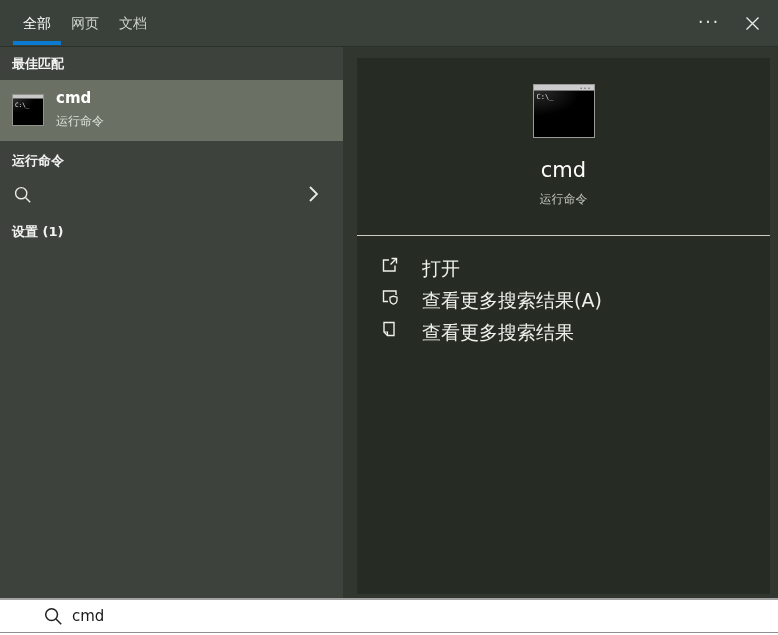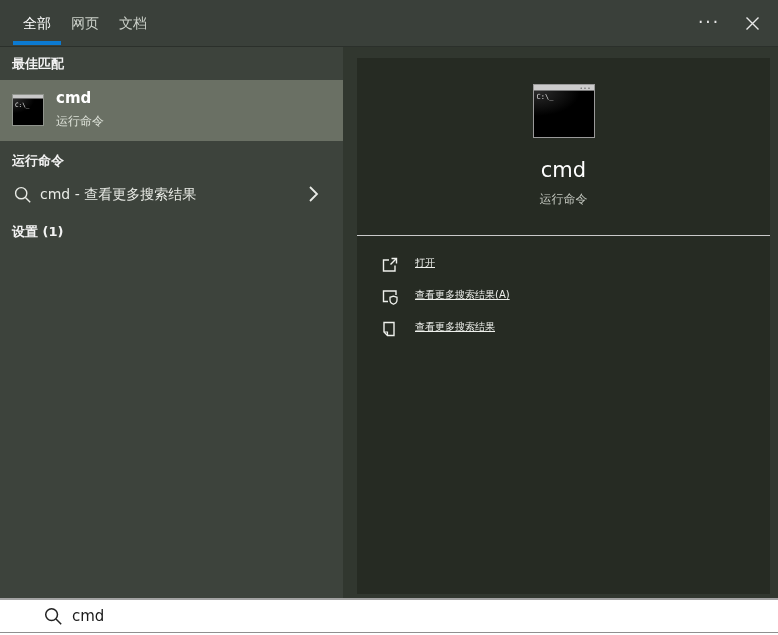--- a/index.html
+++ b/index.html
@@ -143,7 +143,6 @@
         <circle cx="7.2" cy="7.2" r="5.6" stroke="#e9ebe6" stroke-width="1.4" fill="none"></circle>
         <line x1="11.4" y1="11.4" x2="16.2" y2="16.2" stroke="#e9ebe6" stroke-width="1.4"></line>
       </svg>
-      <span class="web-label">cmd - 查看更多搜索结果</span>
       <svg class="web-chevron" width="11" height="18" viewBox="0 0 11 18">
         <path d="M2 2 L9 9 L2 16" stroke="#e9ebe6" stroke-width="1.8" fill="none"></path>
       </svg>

⁂

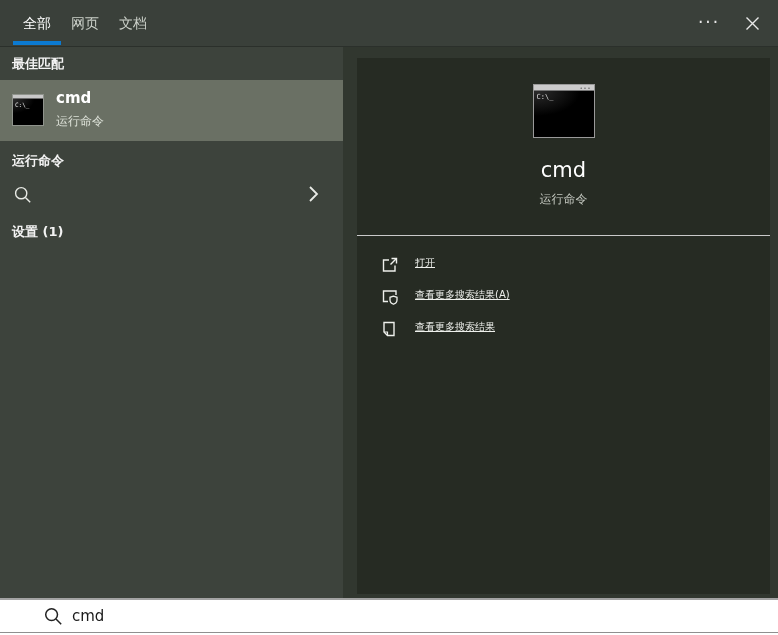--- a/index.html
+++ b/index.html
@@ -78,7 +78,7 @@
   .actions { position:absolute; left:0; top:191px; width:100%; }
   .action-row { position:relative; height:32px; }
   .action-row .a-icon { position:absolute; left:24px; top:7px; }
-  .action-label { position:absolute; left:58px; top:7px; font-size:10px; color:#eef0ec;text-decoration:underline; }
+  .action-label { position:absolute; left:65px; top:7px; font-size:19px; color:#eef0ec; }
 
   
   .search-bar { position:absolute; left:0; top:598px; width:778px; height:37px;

⁂

Required work: Begin at the line above that has "position:absolute; left:0; top:191px;" and stop after the line that has "position:absolute; left:65px; top:7px;", copying each line exactly and adding nothing else.

Answer box:
   .actions { position:absolute; left:0; top:191px; width:100%; }
   .action-row { position:relative; height:32px; }
   .action-row .a-icon { position:absolute; left:24px; top:7px; }
-  .action-label { position:absolute; left:58px; top:7px; font-size:10px; color:#eef0ec;text-decoration:underline; }
+  .action-label { position:absolute; left:65px; top:7px; font-size:19px; color:#eef0ec; }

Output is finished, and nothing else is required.